== Instructions ==
**a.** Write out word for word the part of the match report below starting with "The referee for" and going on through "free-kick over the Blackpool crossbar.".
**b.** Put this sentence from the match report below into Spanish: "The referee for the final was Andy D'Urso from Essex."

According to the Racing Post, Blackpool were clear favourites to win the match with Yeovil having been tipped at the beginning of the season to be relegated. Chris Brandon was available for Blackpool after serving out a suspension, but was not selected, while Southern returned to the team after recovering from injury. For Yeovil, captain Terry Skiverton returned from a groin injury, and was named as a substitute, while Chris Cohen and Anthony Barry awaited fitness tests.

The referee for the final was Andy D'Urso from Essex. The match was broadcast live in the UK on Sky Sports. Both teams adopted a 4–4–2 formation.

===Summary===
The match kicked off around 3 p.m. in front of a Wembley crowd of 59,313. Blackpool dominated the early stages of the match with both Robbie Williams and Claus Jørgensen having shots at the Yeovil goal. In the 40th minute, Yeovil were forced to make their first substitution of the game when Chris Cohen picked up an injury and was replaced by Jean-Paul Kalala. Three minutes later, Parker was fouled and Willams curled in the resulting free kick to make it 1–0 to Blackpool. Just before half-time, Paul Rachubka made a fingertip save to push Davies' free-kick over the Blackpool crossbar.

Neither side made any changes to their personnel during the interval and Yeovil started the second half strongly, pushing a number of players high up the pitch in attack. Blackpool exploited that with a counter-attack in the 52nd minute, when Parker doubled the lead with a curling strike into the top-right corner of the Yeovil goal. Steve Mildenhall, the Yeovil goalkeeper, then made two low saves to first deny Parker and then Morrell. Late in the match, Yeovil's best chance fell to Stewart whose diving header struck the ground before bouncing over the Blackpool crossbar. The match finished 2–0 to Blackpool who were promoted to the second tier for the first time in 29 years.

== Data excerpt ==
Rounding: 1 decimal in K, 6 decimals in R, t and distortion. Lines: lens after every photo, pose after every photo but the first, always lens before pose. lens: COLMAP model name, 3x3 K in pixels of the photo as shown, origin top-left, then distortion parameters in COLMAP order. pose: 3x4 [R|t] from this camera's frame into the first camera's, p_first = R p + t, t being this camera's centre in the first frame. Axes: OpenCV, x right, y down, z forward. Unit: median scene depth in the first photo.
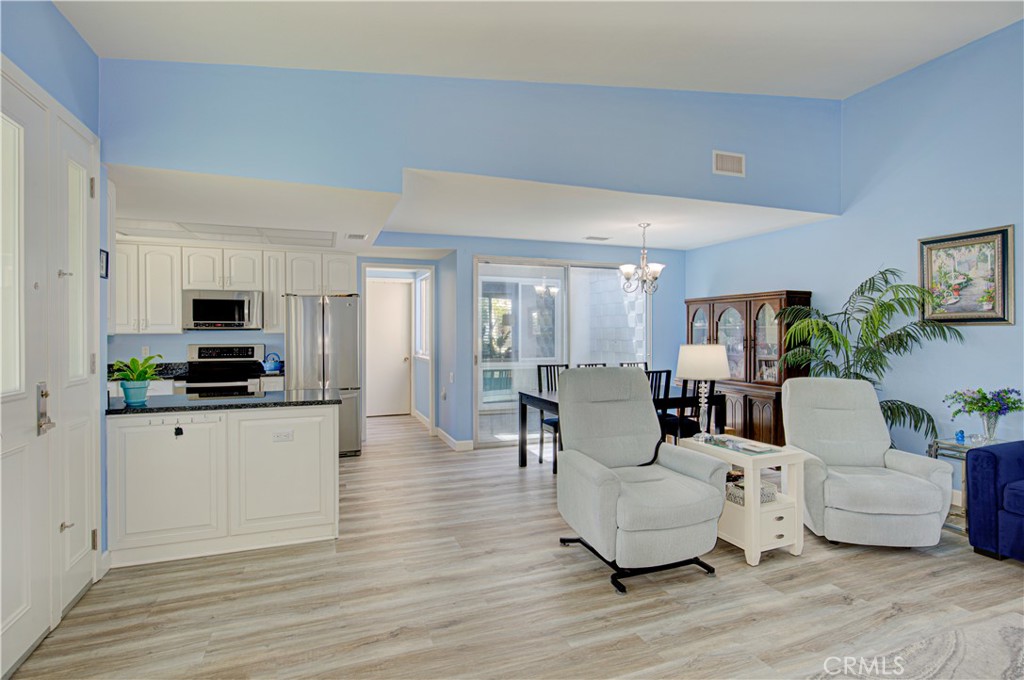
lens RADIAL K [[510.4, 0, 512.0], [0, 510.4, 340.0], [0, 0, 1]] dist [-0.000652, -0.000012]
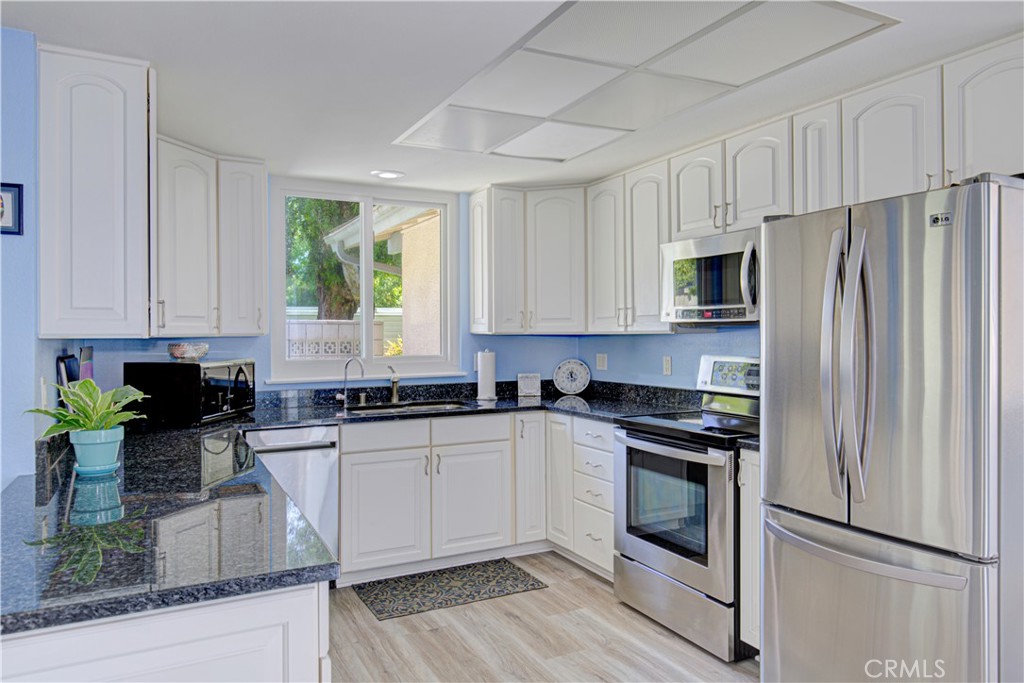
lens RADIAL K [[686.7, 0, 512.0], [0, 686.7, 341.5], [0, 0, 1]] dist [0.005589, 0.001714]
pose [[0.113801, 0.020069, -0.993301, 0.002012], [-0.012391, 0.999747, 0.018780, -0.015792], [0.993426, 0.010171, 0.114021, 0.769778]]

== Task answers ==
**a.**
The referee for the final was Andy D'Urso from Essex. The match was broadcast live in the UK on Sky Sports. Both teams adopted a 4–4–2 formation.

===Summary===
The match kicked off around 3 p.m. in front of a Wembley crowd of 59,313. Blackpool dominated the early stages of the match with both Robbie Williams and Claus Jørgensen having shots at the Yeovil goal. In the 40th minute, Yeovil were forced to make their first substitution of the game when Chris Cohen picked up an injury and was replaced by Jean-Paul Kalala. Three minutes later, Parker was fouled and Willams curled in the resulting free kick to make it 1–0 to Blackpool. Just before half-time, Paul Rachubka made a fingertip save to push Davies' free-kick over the Blackpool crossbar.

**b.** El árbitro de la final fue Andy D'Urso, de Essex.